(This post originally appeared on LinkedIn here)
You cannot scale input exponentially, but you can build engines that exponentially grow for a long time. So sustained hyper-growth sales are not the immediate result of input, they are the outcome of building growth engines.
At Amazon we called them flywheels: They usually start small, but over time they generate more and more mass and, as a result, gravity. Some of the ones I built started with annual revenues in the 5-digits and grew into 8-digits within a few years.
Actually, my input was normally quite limited, in some cases just a small number of man-days. Once they started to spin, I moved on to build the next ones. Some plateaued, some died, but most continued to grow forever.
But what about the customer?
By now all large enterprises had their fair share of major fails with entering into very large engagements involving scores of internal and external resources, large commitments, and years to produce a result. Today they are all very receptive for proposals to start small, deliver value quickly, iterate, generate more value, iterate.

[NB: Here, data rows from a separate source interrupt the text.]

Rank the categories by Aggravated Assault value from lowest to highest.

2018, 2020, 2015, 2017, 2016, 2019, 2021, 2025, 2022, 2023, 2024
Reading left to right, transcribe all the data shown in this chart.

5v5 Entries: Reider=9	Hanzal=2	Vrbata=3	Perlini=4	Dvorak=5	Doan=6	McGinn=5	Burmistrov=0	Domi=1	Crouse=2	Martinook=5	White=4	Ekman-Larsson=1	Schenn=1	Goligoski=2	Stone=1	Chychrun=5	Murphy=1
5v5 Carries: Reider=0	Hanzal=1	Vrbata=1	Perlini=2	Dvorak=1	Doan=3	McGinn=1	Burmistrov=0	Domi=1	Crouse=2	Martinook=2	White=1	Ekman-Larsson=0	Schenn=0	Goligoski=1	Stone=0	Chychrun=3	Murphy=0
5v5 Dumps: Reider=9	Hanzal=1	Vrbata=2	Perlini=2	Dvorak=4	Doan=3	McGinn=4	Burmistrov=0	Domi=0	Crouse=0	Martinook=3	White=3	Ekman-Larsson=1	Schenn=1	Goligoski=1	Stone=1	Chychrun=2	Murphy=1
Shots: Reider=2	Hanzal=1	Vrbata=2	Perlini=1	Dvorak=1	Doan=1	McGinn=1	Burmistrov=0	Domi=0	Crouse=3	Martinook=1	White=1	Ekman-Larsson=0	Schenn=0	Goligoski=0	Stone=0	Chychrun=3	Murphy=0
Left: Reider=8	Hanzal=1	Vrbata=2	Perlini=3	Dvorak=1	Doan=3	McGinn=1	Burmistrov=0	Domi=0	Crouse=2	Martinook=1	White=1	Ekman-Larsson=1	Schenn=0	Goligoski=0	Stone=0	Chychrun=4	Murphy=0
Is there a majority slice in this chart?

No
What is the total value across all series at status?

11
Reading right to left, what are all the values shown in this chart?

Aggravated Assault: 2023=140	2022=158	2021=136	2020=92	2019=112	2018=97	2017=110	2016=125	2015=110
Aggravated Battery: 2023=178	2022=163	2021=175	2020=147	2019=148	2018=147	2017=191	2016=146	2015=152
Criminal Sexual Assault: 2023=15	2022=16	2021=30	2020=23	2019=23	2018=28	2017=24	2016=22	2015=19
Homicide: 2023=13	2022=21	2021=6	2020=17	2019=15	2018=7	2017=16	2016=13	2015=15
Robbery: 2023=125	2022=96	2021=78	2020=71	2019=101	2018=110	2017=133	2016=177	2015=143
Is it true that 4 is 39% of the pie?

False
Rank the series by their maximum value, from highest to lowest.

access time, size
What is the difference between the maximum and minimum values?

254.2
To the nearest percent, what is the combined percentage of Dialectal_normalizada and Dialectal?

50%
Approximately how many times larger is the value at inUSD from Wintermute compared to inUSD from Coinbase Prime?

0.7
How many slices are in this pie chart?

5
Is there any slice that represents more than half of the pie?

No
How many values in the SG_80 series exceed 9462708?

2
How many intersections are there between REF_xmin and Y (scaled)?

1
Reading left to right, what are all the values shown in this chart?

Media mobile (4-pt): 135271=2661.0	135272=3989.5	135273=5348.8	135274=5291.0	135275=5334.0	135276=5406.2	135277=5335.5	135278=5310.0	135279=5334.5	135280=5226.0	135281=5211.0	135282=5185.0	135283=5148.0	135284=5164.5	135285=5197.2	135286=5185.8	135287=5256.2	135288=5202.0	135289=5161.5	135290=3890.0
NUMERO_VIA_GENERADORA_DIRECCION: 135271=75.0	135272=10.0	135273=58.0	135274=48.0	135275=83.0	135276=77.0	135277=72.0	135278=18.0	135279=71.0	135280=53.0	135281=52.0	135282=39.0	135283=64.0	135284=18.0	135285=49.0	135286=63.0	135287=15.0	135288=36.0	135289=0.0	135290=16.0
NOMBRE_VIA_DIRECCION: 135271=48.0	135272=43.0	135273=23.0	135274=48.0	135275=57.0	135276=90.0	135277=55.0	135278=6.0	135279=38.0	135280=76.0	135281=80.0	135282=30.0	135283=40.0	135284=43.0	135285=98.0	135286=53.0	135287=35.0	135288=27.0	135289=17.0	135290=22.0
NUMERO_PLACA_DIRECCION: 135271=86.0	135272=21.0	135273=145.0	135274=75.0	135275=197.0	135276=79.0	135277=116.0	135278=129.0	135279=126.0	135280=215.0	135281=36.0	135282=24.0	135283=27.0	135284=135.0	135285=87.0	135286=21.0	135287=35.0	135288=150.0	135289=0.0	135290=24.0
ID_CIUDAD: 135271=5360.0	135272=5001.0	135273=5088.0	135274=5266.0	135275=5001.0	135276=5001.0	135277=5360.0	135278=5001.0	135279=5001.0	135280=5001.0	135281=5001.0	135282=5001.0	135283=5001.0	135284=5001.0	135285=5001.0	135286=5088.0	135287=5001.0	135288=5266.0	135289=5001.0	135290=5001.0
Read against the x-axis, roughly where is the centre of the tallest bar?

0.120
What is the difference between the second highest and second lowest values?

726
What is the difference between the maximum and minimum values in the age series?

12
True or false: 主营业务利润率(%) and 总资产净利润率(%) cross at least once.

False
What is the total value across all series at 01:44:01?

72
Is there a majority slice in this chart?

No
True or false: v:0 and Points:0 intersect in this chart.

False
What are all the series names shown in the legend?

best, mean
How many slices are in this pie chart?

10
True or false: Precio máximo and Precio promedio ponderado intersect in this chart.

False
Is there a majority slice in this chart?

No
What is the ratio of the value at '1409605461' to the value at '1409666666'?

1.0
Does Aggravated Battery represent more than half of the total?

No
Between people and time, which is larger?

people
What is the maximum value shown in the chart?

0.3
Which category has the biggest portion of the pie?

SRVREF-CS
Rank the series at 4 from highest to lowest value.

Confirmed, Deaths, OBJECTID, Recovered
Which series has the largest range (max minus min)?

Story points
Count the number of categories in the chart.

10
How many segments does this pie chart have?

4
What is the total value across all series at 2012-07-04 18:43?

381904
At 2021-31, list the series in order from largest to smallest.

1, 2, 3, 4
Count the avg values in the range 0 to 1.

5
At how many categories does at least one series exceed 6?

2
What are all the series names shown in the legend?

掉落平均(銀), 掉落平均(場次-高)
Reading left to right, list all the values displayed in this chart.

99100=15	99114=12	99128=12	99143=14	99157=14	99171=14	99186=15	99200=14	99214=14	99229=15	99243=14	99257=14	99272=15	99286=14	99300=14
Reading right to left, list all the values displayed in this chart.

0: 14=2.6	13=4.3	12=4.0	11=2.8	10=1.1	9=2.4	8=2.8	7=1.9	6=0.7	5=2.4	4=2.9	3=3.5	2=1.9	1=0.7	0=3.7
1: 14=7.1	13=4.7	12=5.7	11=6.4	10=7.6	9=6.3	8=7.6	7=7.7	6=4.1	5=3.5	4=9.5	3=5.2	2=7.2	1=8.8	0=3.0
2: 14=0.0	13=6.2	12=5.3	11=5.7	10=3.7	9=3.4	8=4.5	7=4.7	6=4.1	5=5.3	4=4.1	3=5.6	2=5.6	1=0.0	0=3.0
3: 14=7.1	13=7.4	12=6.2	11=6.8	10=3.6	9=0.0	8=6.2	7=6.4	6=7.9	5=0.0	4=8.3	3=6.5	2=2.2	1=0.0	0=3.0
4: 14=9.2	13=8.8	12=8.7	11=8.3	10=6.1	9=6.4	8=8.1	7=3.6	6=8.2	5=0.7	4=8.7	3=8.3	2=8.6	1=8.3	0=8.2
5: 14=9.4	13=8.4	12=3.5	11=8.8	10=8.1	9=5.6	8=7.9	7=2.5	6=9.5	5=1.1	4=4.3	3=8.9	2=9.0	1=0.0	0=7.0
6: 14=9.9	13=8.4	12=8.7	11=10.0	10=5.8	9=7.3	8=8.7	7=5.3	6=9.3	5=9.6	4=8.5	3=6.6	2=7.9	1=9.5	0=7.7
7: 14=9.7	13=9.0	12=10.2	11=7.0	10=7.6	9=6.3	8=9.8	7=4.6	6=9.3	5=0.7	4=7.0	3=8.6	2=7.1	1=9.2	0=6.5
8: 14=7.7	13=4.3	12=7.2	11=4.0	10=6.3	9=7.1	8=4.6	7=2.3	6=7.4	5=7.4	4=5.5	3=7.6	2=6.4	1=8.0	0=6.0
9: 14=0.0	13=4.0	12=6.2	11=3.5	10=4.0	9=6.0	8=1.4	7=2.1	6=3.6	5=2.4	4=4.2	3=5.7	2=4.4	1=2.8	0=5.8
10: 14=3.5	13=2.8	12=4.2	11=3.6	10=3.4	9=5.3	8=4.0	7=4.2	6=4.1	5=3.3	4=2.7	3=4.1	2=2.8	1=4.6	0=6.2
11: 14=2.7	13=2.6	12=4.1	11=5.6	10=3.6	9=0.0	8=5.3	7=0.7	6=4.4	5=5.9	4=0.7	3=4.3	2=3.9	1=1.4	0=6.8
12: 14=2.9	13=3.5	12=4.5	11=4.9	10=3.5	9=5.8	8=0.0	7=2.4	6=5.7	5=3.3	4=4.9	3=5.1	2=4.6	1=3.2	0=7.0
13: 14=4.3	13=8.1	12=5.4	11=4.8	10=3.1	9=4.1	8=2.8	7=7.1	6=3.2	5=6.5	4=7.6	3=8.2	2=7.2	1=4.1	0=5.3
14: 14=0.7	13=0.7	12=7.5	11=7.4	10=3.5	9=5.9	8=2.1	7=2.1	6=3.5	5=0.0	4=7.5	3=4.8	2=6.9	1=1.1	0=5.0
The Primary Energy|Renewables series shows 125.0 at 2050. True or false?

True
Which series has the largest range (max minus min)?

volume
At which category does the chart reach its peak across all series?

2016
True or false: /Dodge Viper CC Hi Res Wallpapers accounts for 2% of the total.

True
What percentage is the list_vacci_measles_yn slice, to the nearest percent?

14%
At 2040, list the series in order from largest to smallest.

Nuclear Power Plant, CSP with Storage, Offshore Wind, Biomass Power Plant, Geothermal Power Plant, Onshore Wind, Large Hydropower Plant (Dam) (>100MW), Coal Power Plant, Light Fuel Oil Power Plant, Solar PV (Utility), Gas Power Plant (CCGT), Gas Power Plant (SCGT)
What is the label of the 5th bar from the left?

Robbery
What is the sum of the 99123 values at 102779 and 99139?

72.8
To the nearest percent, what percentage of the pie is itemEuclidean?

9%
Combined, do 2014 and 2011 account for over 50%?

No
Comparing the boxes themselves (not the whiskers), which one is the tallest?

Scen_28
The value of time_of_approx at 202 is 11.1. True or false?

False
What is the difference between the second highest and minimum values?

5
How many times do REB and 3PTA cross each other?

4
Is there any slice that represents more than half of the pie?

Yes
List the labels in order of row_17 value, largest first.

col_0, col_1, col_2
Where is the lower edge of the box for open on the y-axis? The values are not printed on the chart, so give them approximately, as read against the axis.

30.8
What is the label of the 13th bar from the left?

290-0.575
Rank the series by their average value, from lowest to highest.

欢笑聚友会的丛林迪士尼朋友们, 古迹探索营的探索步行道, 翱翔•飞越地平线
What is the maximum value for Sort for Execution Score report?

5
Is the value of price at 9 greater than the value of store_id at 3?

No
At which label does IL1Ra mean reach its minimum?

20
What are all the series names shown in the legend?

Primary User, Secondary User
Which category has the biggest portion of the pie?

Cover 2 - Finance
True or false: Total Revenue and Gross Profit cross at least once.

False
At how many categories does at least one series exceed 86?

This is exactly where you position your flywheel.
Ideally the problem you solve is just about to be recognized. At a later stage either a competitor has already established a presence, or the customer decides to go for a formal buying process, e.g., an RfP.
You start with a Proof of Concept (PoC) and focus on the biggest issue that prevented a solution so far (commercial, technical, organizational, resourcing). You agree that, provided you can solve this issue, the PoC will be turned into a pilot, and the pilot will be released into production once the business case was proven.
Once in production you transfer ownership of the flywheel to a delivery manager inside your own organization or to a partner - and move on to building the next one.
Done right the flywheel will continue building mass up to a size it will attract scrutiny by controllers (because there was never a decision to spend that much on it) and generate the desire of competitors to take it away from you. This is when you will have to take ownership back to defend the flywheel.
There will be multiple attempts to take the flywheel away from you up until a point when it has gained enough mass and incremental costs are so low that there isn’t a business case for replacing you.
There is one downside, though: Your management will not see you building flywheels and might not have the patience to let you continue with it. They might ask you to speed up growth of the flywheel at any price or, worst case, prematurely go for a corporate decision by the customer to standardize on your flywheel opening the door for the competition to sneak in.
To prevent this, you need to describe all your flywheels in the account plan and how they will contribute to long-term growth towards your Think Big goal. And get your management to buy into this plan.